**WHAT THE TASK ASKS**: Would you write out the entries below word for word, omitting the pictures?

Dataset entries

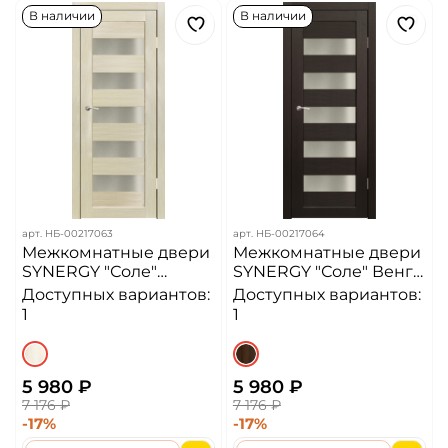
В наличии
В наличии
арт.
НБ-00217063
арт.
НБ-00217064
Межкомнатные двери
Межкомнатные двери
SYNERGY "Соле"
SYNERGY "Соле" Венге
Акация светлая
(Сатинат матовое)
Доступных вариантов:
Доступных вариантов:
(Сатинат матовое)
1
1
5 980 ₽
5 980 ₽
7 176 ₽
7 176 ₽
-17%
-17%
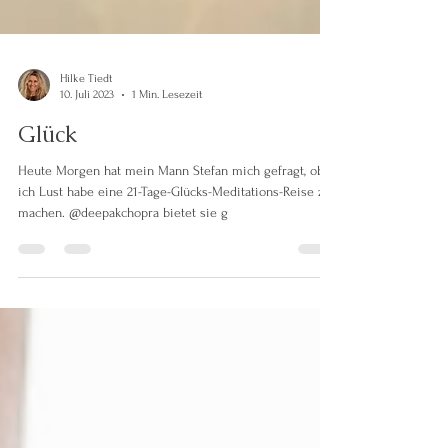
Hilke Tiedt
10. Juli 2023
1 Min. Lesezeit
Glück
Heute Morgen hat mein Mann Stefan mich gefragt, ob
ich Lust habe eine 21-Tage-Glücks-Meditations-Reise zu
machen. @deepakchopra bietet sie g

**ANSWER TO THIS TASK**:
В наличии
В наличии
арт.
НБ-00217063
арт.
НБ-00217064
Межкомнатные двери
Межкомнатные двери
SYNERGY "Соле"
SYNERGY "Соле" Венге
Акация светлая
(Сатинат матовое)
Доступных вариантов:
Доступных вариантов:
(Сатинат матовое)
1
1
5 980 ₽
5 980 ₽
7 176 ₽
7 176 ₽
-17%
-17%
Hilke Tiedt
10. Juli 2023
1 Min. Lesezeit
Glück
Heute Morgen hat mein Mann Stefan mich gefragt, ob
ich Lust habe eine 21-Tage-Glücks-Meditations-Reise zu
machen. @deepakchopra bietet sie g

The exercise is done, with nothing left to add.